The standard dose for oral tofacitinib to manage psoriatic arthritis is 5 milligrams twice a day. There is also an extended-release version that’s 11 milligrams once a day. Your dose may vary if you have other medical problems, like kidney or liver disease. The typical dose for upadacitinib is one 15 milligrams tablet a day.

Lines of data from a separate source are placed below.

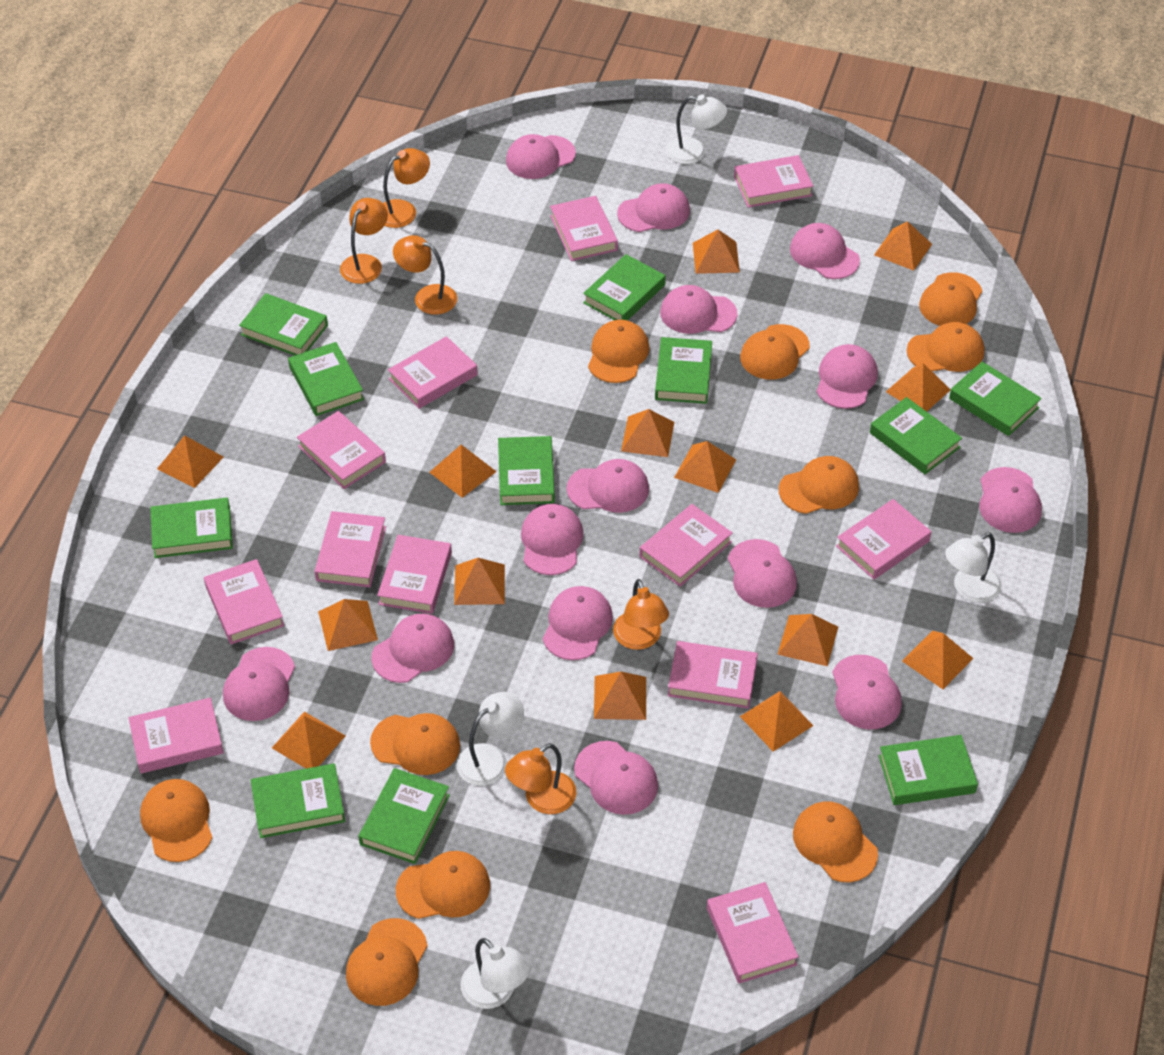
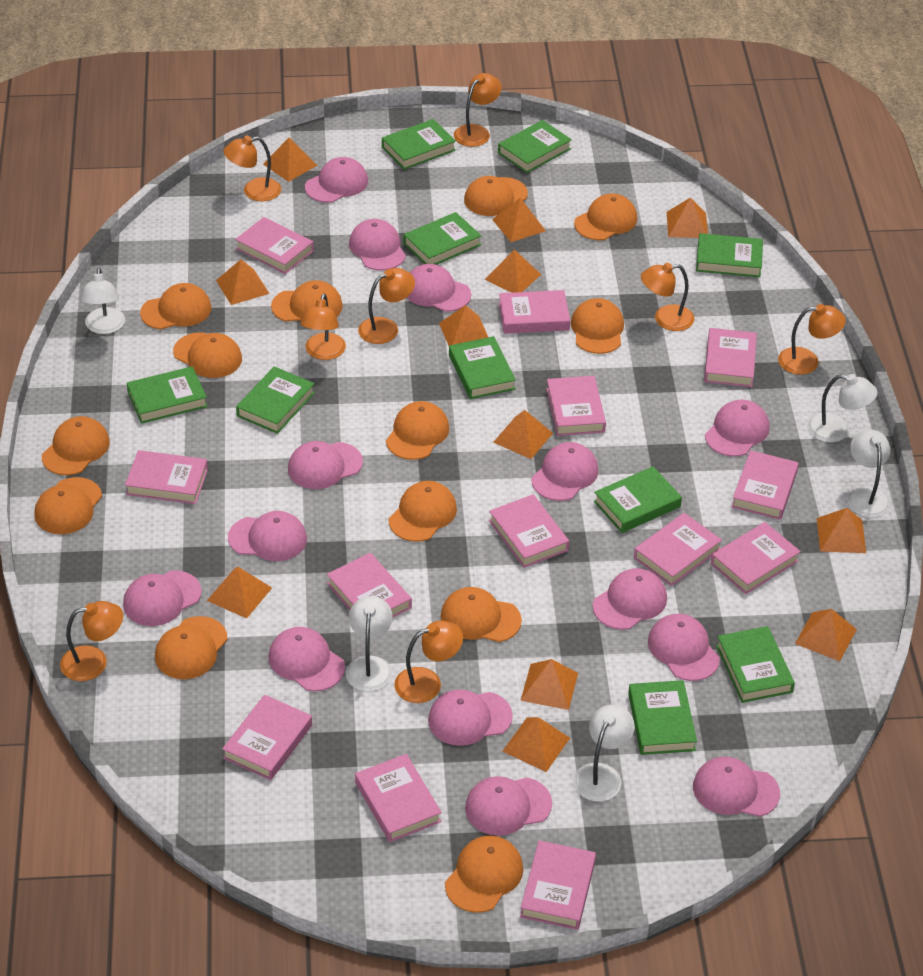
green book: [150,498,233,558] [239,293,328,355] [251,763,345,838] [288,342,364,416] [358,768,450,864] [498,436,555,505] [583,254,665,321] [655,337,712,404] [870,397,962,474] [879,735,978,805] [949,361,1042,436] = 11 -> [127,366,208,424] [236,366,315,434] [382,119,456,170] [404,212,481,265] [449,336,516,399] [498,120,572,173] [594,466,682,533] [628,680,697,755] [696,233,763,277] [716,626,795,703] = 10
orange cap: [140,779,212,862] [346,918,427,1006] [370,713,460,775] [396,851,490,919] [588,320,650,383] [740,324,810,380] [779,456,859,514] [793,801,878,883] [907,322,984,372] [919,272,982,326] = 10 -> [34,477,102,534] [42,416,110,475] [140,283,212,329] [155,616,228,679] [173,332,242,378] [271,280,343,321] [386,401,449,460] [389,481,457,542] [441,587,522,642] [445,836,523,913] [464,176,528,216] [571,298,624,354] [574,194,637,240] = 13
orange lamp: [340,198,388,284] [383,148,430,228] [393,235,457,315] [505,743,577,814] [613,579,669,650] = 5 -> [60,601,123,681] [223,136,281,201] [300,293,346,360] [358,268,415,344] [394,620,463,703] [454,73,502,147] [641,263,694,331] [778,304,846,375] = 8
orange pyramid: [157,435,224,488] [272,712,345,768] [318,599,378,651] [429,445,497,498] [454,558,505,605] [594,672,646,720] [621,409,674,457] [674,441,736,493] [693,229,740,274] [740,691,813,752] [777,614,838,666] [874,221,932,271] [886,363,950,411] [902,631,974,689] = 14 -> [207,566,272,619] [216,259,270,305] [263,138,318,182] [439,305,488,346] [485,249,541,293] [492,198,546,242] [493,410,553,459] [502,717,570,772] [521,659,578,710] [667,197,708,238] [795,609,857,661] [817,508,866,553] = 12
pink book: [129,698,224,773] [204,559,284,644] [297,411,386,489] [315,511,386,587] [377,535,452,614] [388,336,478,409] [550,196,618,261] [639,504,733,587] [668,641,758,709] [707,882,799,983] [734,155,813,207] [836,499,931,579] = 12 -> [125,450,208,504] [222,695,312,780] [235,217,314,274] [327,553,412,618] [355,754,442,842] [489,494,569,568] [499,290,570,334] [520,840,596,930] [546,376,606,436] [634,513,722,586] [704,328,757,387] [711,522,801,594] [732,450,799,520] = 13
white lamp: [457,692,524,786] [460,938,531,1009] [666,94,727,164] [945,532,1002,603] = 4 -> [81,268,125,334] [346,596,392,692] [573,705,635,802] [807,374,877,442] [847,430,890,518] = 5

You can take your medication with or without food at any time, but it’s important to take it at the same time each day. If you are taking the liquid form of tofacitinib, be sure to use a dosing syringe you get from the pharmacist. Don’t use standard kitchen measuring spoons; they’re not accurate enough for medications. If you’re taking the extended-release tablets, don’t crush, break, or chew them.

Before you fill your prescription, check with your insurance company to see how much of the cost they’ll cover. Prices can vary, but the average cost of tofacitinib is between $100 per tablet for regular tofacitinib tablets and $200 for extended release. Many pharmaceutical companies have programs to help you afford your medications if they’re too expensive.

JAK inhibitor side effects

As with all drugs, tofacitinib can cause side effects. The most common ones are:

  • Diarrhea
  • Headache
  • Runny or stuffy nose

There are other side effects that could be more serious. If you have any of these, contact your doctor immediately or go to the closest emergency room:

  • Clay-colored stool
  • Dark urine
  • Jaundice (yellow eyes and skin)
  • Pale skin. For people with dark skin, this can be more of an ash color.
  • Shortness of breath
  • Signs of an allergic reaction, such as hives, swelling in your throat, difficulty breathing or swallowing
  • Skin rash
  • Stomach pain
  • Vomiting

Upadacitinib may cause:

  • Bronchitis
  • Herpes simplex
  • Acne
  • Herpes zoster

Before prescribing a JAK inhibitor, your doctor needs to know your complete medical history. Some conditions could get worse if you take the drug.

The most common issues that could result in severe side effects or your psoriatic arthritis getting worse include:

  • Anemia
  • Diverticulitis, ulcers, bowel perforations
  • Diabetes
  • Heart disease
  • Kidney disease
  • Liver disease
  • Tuberculosis

If you smoke or used to smoke, you could have a higher risk of serious side effects from the drug too.

FDA alerts for JAK inhibitors

Since the FDA approved JAK inhibitors to treat psoriatic arthritis, there have been reports of serious side effects among some people. For this reason, the FDA has issued new and updated warnings about these drugs.

The update warns people about the increased risk of blood clots, heart attacks, strokes, cancer, or death. The risk increases for patients who smoke or are former smokers.

If you have a weakened immune system, biologics and JAK inhibitors could increase your risk of getting infections.

Lifestyle Changes

Because the cost of medical treatments is so high, researchers are looking into more cost-effective ways to control PsA. Lifestyle changes like exercise and weight loss could be key.

We already know that people who are overweight or obese are more likely to get psoriatic arthritis. And people who do have the disease often have more joint pain and other symptoms if they weigh more than is recommended for their height.

Losing 5% to 15% of your body weight (about 20 pounds if you weigh 200 pounds) might be enough to improve psoriatic arthritis symptoms.

Weight loss and exercise could also help people with psoriatic arthritis avoid heart disease and metabolic syndrome, which are more of a risk for people with this condition.